** start **

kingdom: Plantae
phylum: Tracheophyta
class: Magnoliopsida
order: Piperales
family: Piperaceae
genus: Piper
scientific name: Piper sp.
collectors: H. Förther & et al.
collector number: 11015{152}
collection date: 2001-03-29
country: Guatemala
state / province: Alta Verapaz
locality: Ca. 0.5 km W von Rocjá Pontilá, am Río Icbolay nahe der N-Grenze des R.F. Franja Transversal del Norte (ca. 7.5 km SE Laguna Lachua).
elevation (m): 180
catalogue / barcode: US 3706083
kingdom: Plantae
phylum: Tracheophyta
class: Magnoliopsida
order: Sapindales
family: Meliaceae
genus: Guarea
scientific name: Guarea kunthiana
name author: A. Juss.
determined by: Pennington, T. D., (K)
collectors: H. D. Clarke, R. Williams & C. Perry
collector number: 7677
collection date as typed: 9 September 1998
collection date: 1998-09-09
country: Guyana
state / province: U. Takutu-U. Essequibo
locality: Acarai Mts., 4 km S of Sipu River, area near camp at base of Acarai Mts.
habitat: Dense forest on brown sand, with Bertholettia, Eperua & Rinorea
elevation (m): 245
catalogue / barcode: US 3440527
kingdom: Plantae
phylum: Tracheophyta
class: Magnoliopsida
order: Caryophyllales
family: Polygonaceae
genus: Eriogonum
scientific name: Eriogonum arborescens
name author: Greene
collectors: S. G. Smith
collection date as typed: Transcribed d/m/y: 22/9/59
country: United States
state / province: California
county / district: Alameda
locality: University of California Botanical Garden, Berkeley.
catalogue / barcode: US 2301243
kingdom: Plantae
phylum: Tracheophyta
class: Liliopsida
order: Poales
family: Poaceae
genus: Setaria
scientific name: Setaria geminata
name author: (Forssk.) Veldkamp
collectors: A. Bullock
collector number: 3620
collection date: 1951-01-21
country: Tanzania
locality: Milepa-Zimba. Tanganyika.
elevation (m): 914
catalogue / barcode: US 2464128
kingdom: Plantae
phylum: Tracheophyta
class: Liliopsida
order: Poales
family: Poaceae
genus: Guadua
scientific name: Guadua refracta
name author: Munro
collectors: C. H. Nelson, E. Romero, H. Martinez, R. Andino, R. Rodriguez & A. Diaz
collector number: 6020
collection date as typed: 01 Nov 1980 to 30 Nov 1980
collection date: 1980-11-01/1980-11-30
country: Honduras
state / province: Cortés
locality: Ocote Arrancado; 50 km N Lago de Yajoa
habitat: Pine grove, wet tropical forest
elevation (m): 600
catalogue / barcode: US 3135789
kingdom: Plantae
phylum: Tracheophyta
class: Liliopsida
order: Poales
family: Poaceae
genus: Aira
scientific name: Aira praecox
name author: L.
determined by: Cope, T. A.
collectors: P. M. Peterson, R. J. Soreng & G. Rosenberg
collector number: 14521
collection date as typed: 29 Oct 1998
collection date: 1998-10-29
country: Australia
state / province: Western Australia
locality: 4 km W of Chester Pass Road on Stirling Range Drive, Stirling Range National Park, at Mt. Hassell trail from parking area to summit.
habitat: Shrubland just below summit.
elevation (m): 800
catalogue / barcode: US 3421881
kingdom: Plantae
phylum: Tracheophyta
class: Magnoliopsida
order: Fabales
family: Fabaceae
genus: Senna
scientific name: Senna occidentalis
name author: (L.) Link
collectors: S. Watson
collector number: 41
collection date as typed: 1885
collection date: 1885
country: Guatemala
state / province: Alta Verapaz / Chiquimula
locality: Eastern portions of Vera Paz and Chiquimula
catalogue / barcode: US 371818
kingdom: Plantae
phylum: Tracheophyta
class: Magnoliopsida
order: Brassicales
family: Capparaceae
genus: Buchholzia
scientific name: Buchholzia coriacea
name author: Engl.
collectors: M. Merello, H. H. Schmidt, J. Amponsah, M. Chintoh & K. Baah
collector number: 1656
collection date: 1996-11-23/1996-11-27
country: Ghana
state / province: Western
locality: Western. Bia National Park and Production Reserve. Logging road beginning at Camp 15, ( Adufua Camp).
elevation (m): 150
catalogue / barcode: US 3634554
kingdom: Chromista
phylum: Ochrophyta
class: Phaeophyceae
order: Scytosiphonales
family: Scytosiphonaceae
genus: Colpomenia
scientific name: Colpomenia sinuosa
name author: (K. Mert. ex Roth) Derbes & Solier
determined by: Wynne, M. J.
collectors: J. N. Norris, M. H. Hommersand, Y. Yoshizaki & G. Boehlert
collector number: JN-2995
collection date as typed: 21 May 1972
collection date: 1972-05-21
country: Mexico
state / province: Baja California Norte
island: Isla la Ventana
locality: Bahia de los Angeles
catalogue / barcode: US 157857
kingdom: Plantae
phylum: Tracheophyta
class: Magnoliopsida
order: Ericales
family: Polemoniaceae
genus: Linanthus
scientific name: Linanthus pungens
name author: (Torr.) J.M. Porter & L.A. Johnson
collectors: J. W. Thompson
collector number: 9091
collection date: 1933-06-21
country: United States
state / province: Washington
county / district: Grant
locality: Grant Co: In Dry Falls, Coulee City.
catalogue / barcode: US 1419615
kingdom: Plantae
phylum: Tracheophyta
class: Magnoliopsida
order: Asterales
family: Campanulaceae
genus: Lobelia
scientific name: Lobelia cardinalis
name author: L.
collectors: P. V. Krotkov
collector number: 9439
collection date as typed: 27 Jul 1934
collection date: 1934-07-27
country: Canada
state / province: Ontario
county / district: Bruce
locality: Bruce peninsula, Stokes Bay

** end **

**What to do**
Rewrite the data above with every "collectors" changed to "collected by", leaving everything else as it is.

**Exercise solution**
kingdom: Plantae
phylum: Tracheophyta
class: Magnoliopsida
order: Piperales
family: Piperaceae
genus: Piper
scientific name: Piper sp.
collected by: H. Förther & et al.
collector number: 11015{152}
collection date: 2001-03-29
country: Guatemala
state / province: Alta Verapaz
locality: Ca. 0.5 km W von Rocjá Pontilá, am Río Icbolay nahe der N-Grenze des R.F. Franja Transversal del Norte (ca. 7.5 km SE Laguna Lachua).
elevation (m): 180
catalogue / barcode: US 3706083
kingdom: Plantae
phylum: Tracheophyta
class: Magnoliopsida
order: Sapindales
family: Meliaceae
genus: Guarea
scientific name: Guarea kunthiana
name author: A. Juss.
determined by: Pennington, T. D., (K)
collected by: H. D. Clarke, R. Williams & C. Perry
collector number: 7677
collection date as typed: 9 September 1998
collection date: 1998-09-09
country: Guyana
state / province: U. Takutu-U. Essequibo
locality: Acarai Mts., 4 km S of Sipu River, area near camp at base of Acarai Mts.
habitat: Dense forest on brown sand, with Bertholettia, Eperua & Rinorea
elevation (m): 245
catalogue / barcode: US 3440527
kingdom: Plantae
phylum: Tracheophyta
class: Magnoliopsida
order: Caryophyllales
family: Polygonaceae
genus: Eriogonum
scientific name: Eriogonum arborescens
name author: Greene
collected by: S. G. Smith
collection date as typed: Transcribed d/m/y: 22/9/59
country: United States
state / province: California
county / district: Alameda
locality: University of California Botanical Garden, Berkeley.
catalogue / barcode: US 2301243
kingdom: Plantae
phylum: Tracheophyta
class: Liliopsida
order: Poales
family: Poaceae
genus: Setaria
scientific name: Setaria geminata
name author: (Forssk.) Veldkamp
collected by: A. Bullock
collector number: 3620
collection date: 1951-01-21
country: Tanzania
locality: Milepa-Zimba. Tanganyika.
elevation (m): 914
catalogue / barcode: US 2464128
kingdom: Plantae
phylum: Tracheophyta
class: Liliopsida
order: Poales
family: Poaceae
genus: Guadua
scientific name: Guadua refracta
name author: Munro
collected by: C. H. Nelson, E. Romero, H. Martinez, R. Andino, R. Rodriguez & A. Diaz
collector number: 6020
collection date as typed: 01 Nov 1980 to 30 Nov 1980
collection date: 1980-11-01/1980-11-30
country: Honduras
state / province: Cortés
locality: Ocote Arrancado; 50 km N Lago de Yajoa
habitat: Pine grove, wet tropical forest
elevation (m): 600
catalogue / barcode: US 3135789
kingdom: Plantae
phylum: Tracheophyta
class: Liliopsida
order: Poales
family: Poaceae
genus: Aira
scientific name: Aira praecox
name author: L.
determined by: Cope, T. A.
collected by: P. M. Peterson, R. J. Soreng & G. Rosenberg
collector number: 14521
collection date as typed: 29 Oct 1998
collection date: 1998-10-29
country: Australia
state / province: Western Australia
locality: 4 km W of Chester Pass Road on Stirling Range Drive, Stirling Range National Park, at Mt. Hassell trail from parking area to summit.
habitat: Shrubland just below summit.
elevation (m): 800
catalogue / barcode: US 3421881
kingdom: Plantae
phylum: Tracheophyta
class: Magnoliopsida
order: Fabales
family: Fabaceae
genus: Senna
scientific name: Senna occidentalis
name author: (L.) Link
collected by: S. Watson
collector number: 41
collection date as typed: 1885
collection date: 1885
country: Guatemala
state / province: Alta Verapaz / Chiquimula
locality: Eastern portions of Vera Paz and Chiquimula
catalogue / barcode: US 371818
kingdom: Plantae
phylum: Tracheophyta
class: Magnoliopsida
order: Brassicales
family: Capparaceae
genus: Buchholzia
scientific name: Buchholzia coriacea
name author: Engl.
collected by: M. Merello, H. H. Schmidt, J. Amponsah, M. Chintoh & K. Baah
collector number: 1656
collection date: 1996-11-23/1996-11-27
country: Ghana
state / province: Western
locality: Western. Bia National Park and Production Reserve. Logging road beginning at Camp 15, ( Adufua Camp).
elevation (m): 150
catalogue / barcode: US 3634554
kingdom: Chromista
phylum: Ochrophyta
class: Phaeophyceae
order: Scytosiphonales
family: Scytosiphonaceae
genus: Colpomenia
scientific name: Colpomenia sinuosa
name author: (K. Mert. ex Roth) Derbes & Solier
determined by: Wynne, M. J.
collected by: J. N. Norris, M. H. Hommersand, Y. Yoshizaki & G. Boehlert
collector number: JN-2995
collection date as typed: 21 May 1972
collection date: 1972-05-21
country: Mexico
state / province: Baja California Norte
island: Isla la Ventana
locality: Bahia de los Angeles
catalogue / barcode: US 157857
kingdom: Plantae
phylum: Tracheophyta
class: Magnoliopsida
order: Ericales
family: Polemoniaceae
genus: Linanthus
scientific name: Linanthus pungens
name author: (Torr.) J.M. Porter & L.A. Johnson
collected by: J. W. Thompson
collector number: 9091
collection date: 1933-06-21
country: United States
state / province: Washington
county / district: Grant
locality: Grant Co: In Dry Falls, Coulee City.
catalogue / barcode: US 1419615
kingdom: Plantae
phylum: Tracheophyta
class: Magnoliopsida
order: Asterales
family: Campanulaceae
genus: Lobelia
scientific name: Lobelia cardinalis
name author: L.
collected by: P. V. Krotkov
collector number: 9439
collection date as typed: 27 Jul 1934
collection date: 1934-07-27
country: Canada
state / province: Ontario
county / district: Bruce
locality: Bruce peninsula, Stokes Bay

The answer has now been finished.